働きやすさを正確に測るためには、掲示板や転職口コミサイトの口コミ情報をみることが一番です。(「就活成功のために!キャリコネ、Vorkersを使いこなそう」参照)
口コミ情報をいくつか抜粋してきたので見てみましょう。

  • 遅くても9時までにはパソコンをシャットダウンするようにという指令がでている。ログも取っており、残業の申請時間と整合が取れていなければ報告義務もあるので、そのあたりは徹底されるようになった。
  • 数年前までは、月100時間近い残業も普通であったが、かなり改善されてきた実感がある。
  • 営業だとお客様の都合に左右されるため、有給消化はしにくい部分はある。ただ、会社として有給消化に力を入れていることも事実である。
  • 時間外労働は激減し、21時以降の残業は基本的にはなくなった。
  • ここ数年でワークライフバランスを意識する会社になったと思う。

口コミを見ると、昔は残業月100時間なんてことも珍しくないようなブラック企業だったことが伺える口コミもありましたが、最近の職場環境はかなり改善されているようです。
最近の口コミをみると、会社全体で本気で働き方改革にとり組んでいる姿勢を感じます。

勤怠管理としてパソコンのログをしっかり取っているようですし、働き方改革に真面目に取り組んでいることは評価できます。
パソコンのログ、そして残業申請時間をしっかり照合している環境であれば、サービス残業の横行、長時間労働は生じにくいので。

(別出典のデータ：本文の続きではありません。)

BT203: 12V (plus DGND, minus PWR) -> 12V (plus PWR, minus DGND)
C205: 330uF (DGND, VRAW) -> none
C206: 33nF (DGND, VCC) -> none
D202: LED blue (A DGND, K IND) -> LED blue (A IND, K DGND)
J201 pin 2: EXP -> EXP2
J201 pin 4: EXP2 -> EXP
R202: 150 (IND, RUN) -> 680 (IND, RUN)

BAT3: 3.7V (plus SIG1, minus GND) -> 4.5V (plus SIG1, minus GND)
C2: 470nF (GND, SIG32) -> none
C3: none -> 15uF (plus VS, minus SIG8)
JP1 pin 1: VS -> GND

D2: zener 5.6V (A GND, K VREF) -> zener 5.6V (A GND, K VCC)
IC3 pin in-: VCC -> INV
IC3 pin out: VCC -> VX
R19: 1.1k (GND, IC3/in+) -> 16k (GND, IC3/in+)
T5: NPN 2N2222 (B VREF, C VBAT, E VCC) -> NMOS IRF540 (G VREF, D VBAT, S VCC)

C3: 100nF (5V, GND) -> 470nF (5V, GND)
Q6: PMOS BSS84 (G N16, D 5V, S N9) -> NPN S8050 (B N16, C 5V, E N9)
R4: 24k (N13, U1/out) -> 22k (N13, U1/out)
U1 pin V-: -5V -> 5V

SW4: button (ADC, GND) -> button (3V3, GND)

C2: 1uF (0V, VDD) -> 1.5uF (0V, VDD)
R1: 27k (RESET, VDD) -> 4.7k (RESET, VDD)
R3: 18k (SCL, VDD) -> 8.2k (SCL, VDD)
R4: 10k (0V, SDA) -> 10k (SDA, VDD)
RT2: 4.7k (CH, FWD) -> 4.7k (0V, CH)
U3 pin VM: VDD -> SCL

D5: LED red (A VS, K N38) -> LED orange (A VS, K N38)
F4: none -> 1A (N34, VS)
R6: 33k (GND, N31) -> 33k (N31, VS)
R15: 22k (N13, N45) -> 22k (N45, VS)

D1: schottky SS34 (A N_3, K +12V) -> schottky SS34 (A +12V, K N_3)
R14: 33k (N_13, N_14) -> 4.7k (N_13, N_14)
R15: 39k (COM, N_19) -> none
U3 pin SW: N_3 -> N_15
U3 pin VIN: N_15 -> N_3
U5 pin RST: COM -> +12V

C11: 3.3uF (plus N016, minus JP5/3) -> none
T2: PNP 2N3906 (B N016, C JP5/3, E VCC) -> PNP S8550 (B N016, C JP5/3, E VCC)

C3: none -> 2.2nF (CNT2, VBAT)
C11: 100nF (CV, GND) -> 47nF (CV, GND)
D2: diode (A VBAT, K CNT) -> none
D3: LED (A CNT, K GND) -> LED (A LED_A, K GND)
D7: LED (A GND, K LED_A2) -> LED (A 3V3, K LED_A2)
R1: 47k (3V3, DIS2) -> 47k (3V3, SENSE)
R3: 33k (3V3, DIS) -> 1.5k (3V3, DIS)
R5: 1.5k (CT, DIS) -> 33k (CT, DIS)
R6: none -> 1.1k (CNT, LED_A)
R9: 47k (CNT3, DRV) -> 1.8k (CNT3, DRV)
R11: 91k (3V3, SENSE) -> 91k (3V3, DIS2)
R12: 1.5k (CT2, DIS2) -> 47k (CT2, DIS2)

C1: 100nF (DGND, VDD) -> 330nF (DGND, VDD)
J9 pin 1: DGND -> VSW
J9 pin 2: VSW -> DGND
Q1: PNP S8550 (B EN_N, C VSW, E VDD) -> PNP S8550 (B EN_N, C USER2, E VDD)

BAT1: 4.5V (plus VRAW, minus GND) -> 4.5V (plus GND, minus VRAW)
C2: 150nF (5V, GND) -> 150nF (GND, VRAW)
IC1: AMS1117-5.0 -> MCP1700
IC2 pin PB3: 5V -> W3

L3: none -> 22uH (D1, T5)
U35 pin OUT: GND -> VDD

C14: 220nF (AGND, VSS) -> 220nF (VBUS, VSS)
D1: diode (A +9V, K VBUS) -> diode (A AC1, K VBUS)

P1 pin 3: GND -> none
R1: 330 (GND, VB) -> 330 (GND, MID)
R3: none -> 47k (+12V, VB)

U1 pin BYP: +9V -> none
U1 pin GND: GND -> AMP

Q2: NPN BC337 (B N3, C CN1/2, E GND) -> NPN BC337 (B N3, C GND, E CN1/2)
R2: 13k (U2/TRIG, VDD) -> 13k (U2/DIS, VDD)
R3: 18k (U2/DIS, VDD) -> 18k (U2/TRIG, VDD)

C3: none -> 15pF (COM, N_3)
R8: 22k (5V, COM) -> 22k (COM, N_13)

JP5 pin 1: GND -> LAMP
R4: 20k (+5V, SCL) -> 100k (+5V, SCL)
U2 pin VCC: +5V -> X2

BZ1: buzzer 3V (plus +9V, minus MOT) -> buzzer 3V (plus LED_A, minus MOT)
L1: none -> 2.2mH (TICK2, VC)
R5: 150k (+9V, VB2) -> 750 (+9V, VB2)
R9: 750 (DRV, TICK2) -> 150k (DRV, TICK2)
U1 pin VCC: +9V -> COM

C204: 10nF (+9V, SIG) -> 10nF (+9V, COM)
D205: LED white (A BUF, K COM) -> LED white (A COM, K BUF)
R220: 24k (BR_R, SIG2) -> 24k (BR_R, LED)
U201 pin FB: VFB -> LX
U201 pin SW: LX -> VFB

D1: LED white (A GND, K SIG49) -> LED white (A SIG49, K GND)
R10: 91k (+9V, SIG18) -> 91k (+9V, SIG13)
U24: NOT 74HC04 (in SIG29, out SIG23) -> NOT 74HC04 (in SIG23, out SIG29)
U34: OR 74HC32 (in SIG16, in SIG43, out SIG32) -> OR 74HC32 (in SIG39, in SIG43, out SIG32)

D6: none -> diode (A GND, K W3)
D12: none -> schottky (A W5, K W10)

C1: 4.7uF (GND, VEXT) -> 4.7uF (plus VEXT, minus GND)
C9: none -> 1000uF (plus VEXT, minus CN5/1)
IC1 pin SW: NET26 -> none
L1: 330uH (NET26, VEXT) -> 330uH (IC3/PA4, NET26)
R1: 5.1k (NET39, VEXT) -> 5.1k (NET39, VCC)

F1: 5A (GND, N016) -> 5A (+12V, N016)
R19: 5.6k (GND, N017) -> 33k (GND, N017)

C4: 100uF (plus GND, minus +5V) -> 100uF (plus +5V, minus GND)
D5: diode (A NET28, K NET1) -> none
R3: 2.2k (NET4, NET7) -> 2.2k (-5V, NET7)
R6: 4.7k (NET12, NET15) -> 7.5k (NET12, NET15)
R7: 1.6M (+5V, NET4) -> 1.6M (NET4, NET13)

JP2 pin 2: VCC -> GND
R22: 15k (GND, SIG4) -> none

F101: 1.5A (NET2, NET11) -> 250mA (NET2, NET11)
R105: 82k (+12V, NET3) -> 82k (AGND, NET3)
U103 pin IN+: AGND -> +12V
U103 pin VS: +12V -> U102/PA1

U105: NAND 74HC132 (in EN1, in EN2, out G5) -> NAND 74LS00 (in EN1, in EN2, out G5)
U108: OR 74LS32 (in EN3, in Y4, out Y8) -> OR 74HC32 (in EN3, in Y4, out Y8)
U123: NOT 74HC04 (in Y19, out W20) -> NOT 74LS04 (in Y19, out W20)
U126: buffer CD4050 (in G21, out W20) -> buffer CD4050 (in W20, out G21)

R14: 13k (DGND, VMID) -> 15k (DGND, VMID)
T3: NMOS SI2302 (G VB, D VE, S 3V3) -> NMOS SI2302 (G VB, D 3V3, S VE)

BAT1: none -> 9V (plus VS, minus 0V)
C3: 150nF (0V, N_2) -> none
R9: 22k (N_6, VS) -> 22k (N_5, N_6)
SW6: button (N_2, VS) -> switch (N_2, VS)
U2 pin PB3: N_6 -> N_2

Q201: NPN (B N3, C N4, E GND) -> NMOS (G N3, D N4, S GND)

また、21時以降に会社にいることが原則禁止になったようですので、過労死レベルまで働かされるなど、追い込まれることもないでしょう。
より正確な情報が欲しいのであれば、キャリア相談を含めたOBOG訪問やインターンシップ、場合によってはキャリアチケットをはじめとした就活エージェントを利用することを検討しても良いと思います。

平均勤続年数の推移

誤解があってはいけない指標を紹介しておきます。
下図は平均勤続年数の5年間の推移です。
見てわかる通り、5年間でかなり大きく下落しています。

平均勤続年数が下落しているので、労働環境が悪いのではと疑ってしまう人もいるかもしれません。
しかし、これは人が辞めているというよりは、人が増えているからだと思われます。

下図は、従業員数の推移ですが5年間連続で人員が増加しています。
つまり、入社して間もない人が増えた結果、平均勤続年数が減少していると考えるのが合理的でしょう。

正社員の増加は、働き方改革の実効性とも整合します。
世の中には、働き方改革を掲げて、業務量を減らす努力を全くしない会社も存在します。
そのような会社では、単に残業代を減らしたり、早朝出勤させたりして、従業員を苦しめるだけの結果になりがちです。
もちろん、売上を増やすことが前提ではあると思いますが、アイホンでは職員数を増やすことで、一人当たりの業務負担を減らす努力はしているのかもしれません。




さいごに

いかがだったでしょうか?
アイホンは業績は安定していて、給料はそこそこ高くて、働きやすさも改善されつつある会社です。
弱点が少ないという意味では良い就職先だと思われます。
就職を検討しているのであれば、OBOG訪問やインターンなどしっかり自分で情報収集することが前提ですが、前向きに考えてもよいと思います。